Find the area of the triangle with vertices A(1, 1, 2), B(2, 3, 5) and C(1, 5, 5).

Answer 1

Answer:

Area of triangle ABC is

$\frac{1}{2}\sqrt{61}\text{ square units }$

Step-by-step explanation:

Find the area of the triangle with vertices A(1, 1, 2), B(2, 3, 5) and C(1, 5, 5).

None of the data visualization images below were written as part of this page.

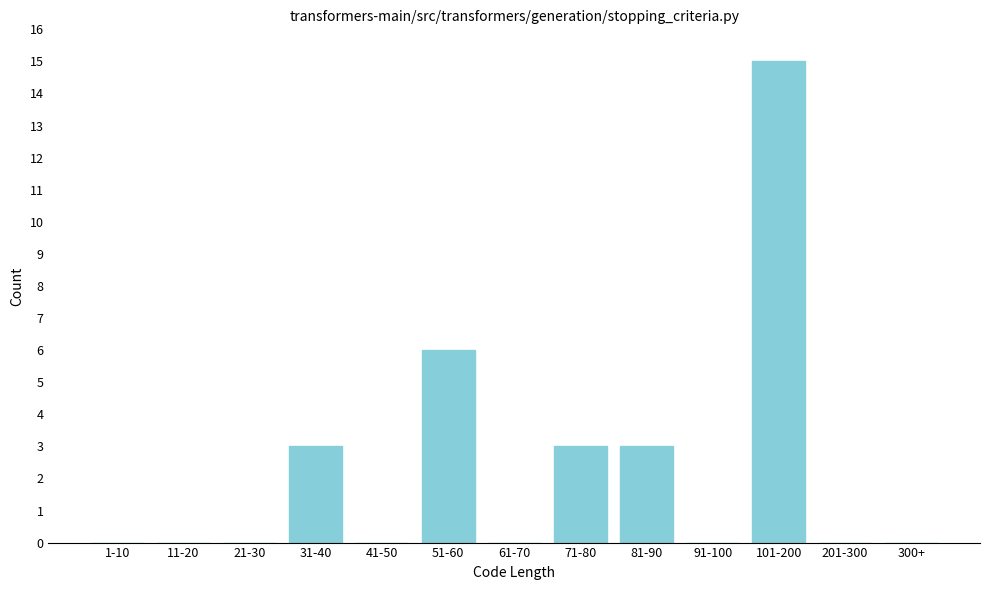

Reading left to right, what are all the values shown in this chart?

1-10=0	11-20=0	21-30=0	31-40=3	41-50=0	51-60=6	61-70=0	71-80=3	81-90=3	91-100=0	101-200=15	201-300=0	300+=0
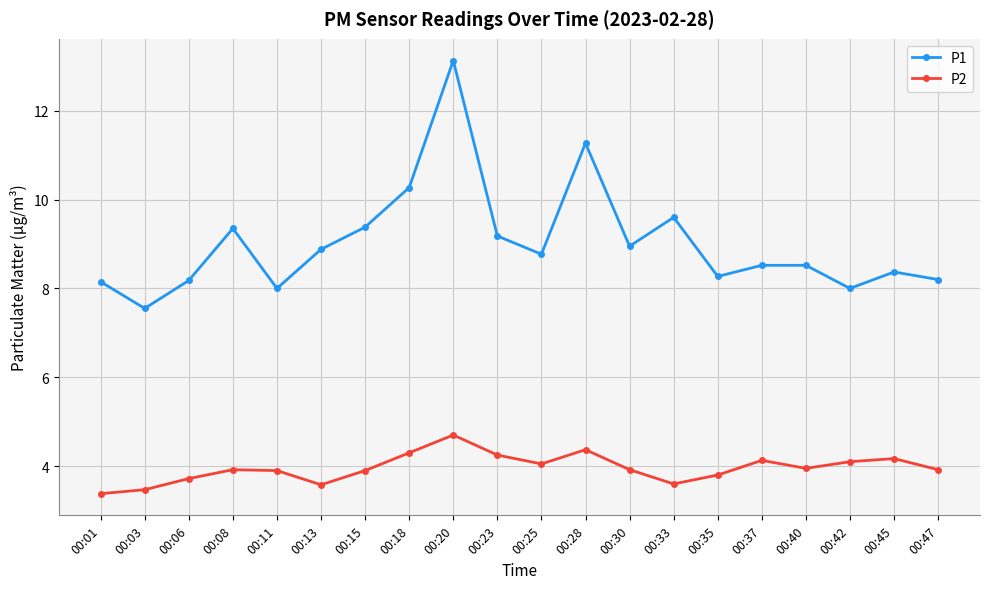

What is the value of the P1 point at the 6th from the left?

8.9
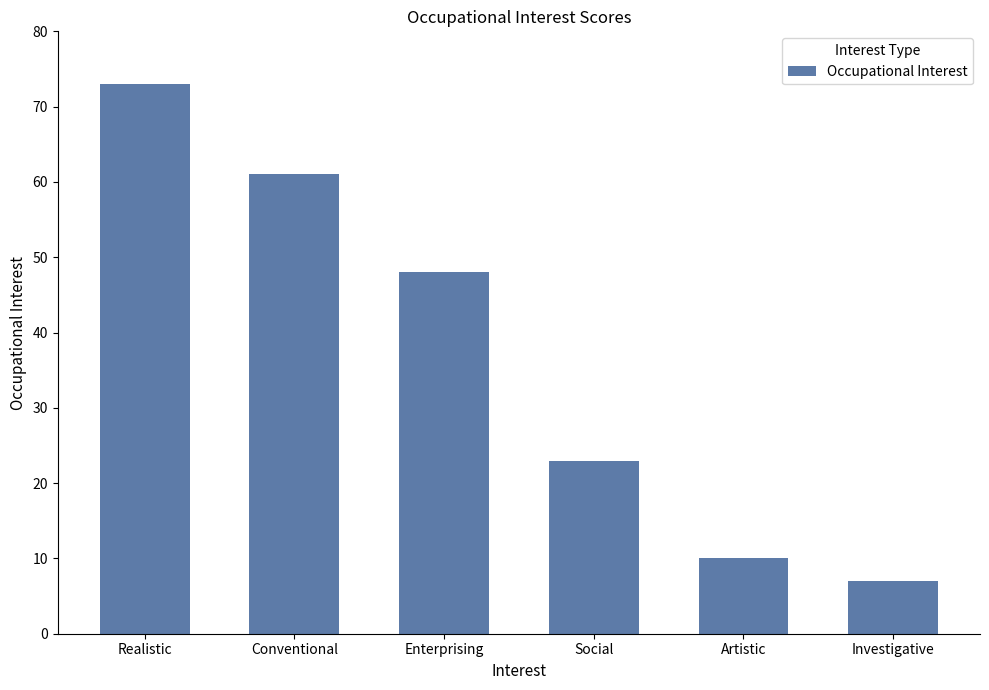

The value at Social is 13. True or false?

False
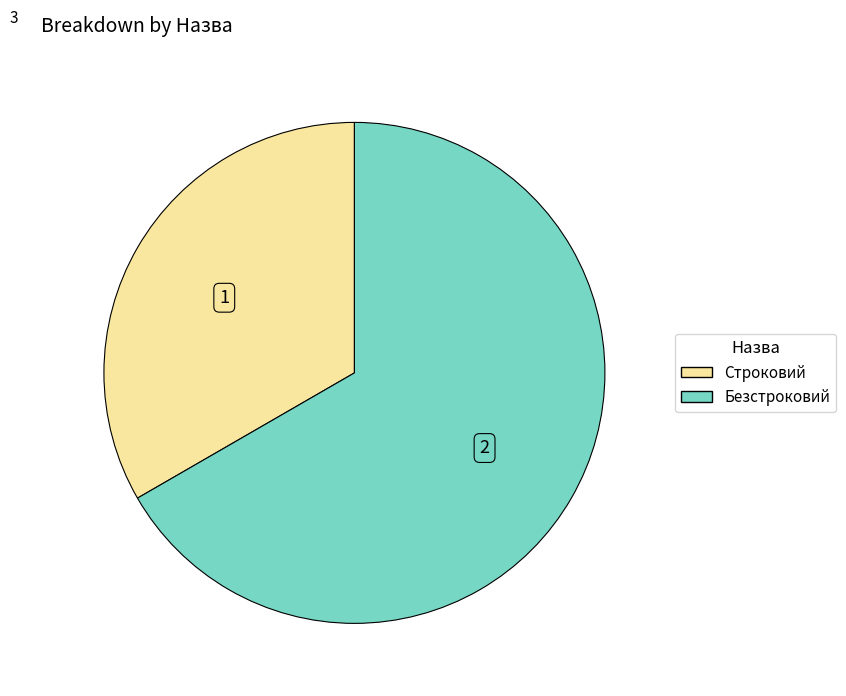

Which category has the biggest portion of the pie?

Безстроковий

The position vectors of the given points are

$\overrightarrow{OA}=\overrightarrow{i}+\overrightarrow{j}+2\overrightarrow{k}$

$\overrightarrow{OB}=2\overrightarrow{i}+3\overrightarrow{j}+5\overrightarrow{k}$

$\overrightarrow{OC}=\overrightarrow{i}+5\overrightarrow{j}+5\overrightarrow{k}$

$\overrightarrow{AB}=\overrightarrow{OB}-\overrightarrow{OA}$

$=\overrightarrow{i}+2\overrightarrow{j}+3\overrightarrow{k}$

$\overrightarrow{AC}=\overrightarrow{OB}-\overrightarrow{OA}$

$=0\overrightarrow{i}+4\overrightarrow{j}+3\overrightarrow{k}$

$\overrightarrow{AB}\times\overrightarrow{AC}=\left|\begin{array}{ccc}\overrightarrow{i}&\overrightarrow{j}&\overrightarrow{k}\\1&2&3\\0&4&3\end{array}\right|$

$=\overrightarrow{i}(6-12)-\overrightarrow{j}(3-0)+\overrightarrow{k}(4-0)$

$=-6\overrightarrow{i}-3\overrightarrow{j}+4\overrightarrow{k}$

$|\overrightarrow{AB}\times\overrightarrow{AC}|=\sqrt{36+9+16}=\sqrt{61}$

$\text{Area of triangle ABC }=\frac{1}{2}|\overrightarrow{AB}\times\overrightarrow{AC}|$

$=\frac{1}{2}\sqrt{61}\text{ square units }$